[Collected data]
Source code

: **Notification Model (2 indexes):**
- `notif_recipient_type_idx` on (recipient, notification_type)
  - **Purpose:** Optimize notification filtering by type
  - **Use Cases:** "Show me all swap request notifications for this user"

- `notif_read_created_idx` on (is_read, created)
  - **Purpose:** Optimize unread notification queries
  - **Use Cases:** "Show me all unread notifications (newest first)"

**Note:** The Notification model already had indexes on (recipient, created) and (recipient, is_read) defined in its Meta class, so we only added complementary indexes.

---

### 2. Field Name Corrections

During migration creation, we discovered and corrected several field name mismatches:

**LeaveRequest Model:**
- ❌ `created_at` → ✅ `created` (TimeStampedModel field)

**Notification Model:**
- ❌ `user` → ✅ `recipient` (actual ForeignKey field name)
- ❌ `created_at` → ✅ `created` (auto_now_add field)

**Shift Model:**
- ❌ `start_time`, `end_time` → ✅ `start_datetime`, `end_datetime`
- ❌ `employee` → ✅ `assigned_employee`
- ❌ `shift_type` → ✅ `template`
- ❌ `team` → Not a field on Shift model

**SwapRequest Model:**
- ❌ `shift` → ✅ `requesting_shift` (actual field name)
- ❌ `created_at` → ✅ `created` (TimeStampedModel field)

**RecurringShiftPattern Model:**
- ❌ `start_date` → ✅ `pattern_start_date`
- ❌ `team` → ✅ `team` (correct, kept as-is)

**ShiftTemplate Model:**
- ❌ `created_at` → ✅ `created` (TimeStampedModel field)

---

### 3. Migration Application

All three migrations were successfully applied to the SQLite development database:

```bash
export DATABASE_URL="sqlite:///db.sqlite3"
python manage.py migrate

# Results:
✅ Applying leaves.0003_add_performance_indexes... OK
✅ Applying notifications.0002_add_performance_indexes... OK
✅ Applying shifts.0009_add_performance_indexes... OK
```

== What this task involves ==
Take the entries above and copy out all lines with the string "Show".

== Response to this task ==
  - **Use Cases:** "Show me all swap request notifications for this user"
  - **Use Cases:** "Show me all unread notifications (newest first)"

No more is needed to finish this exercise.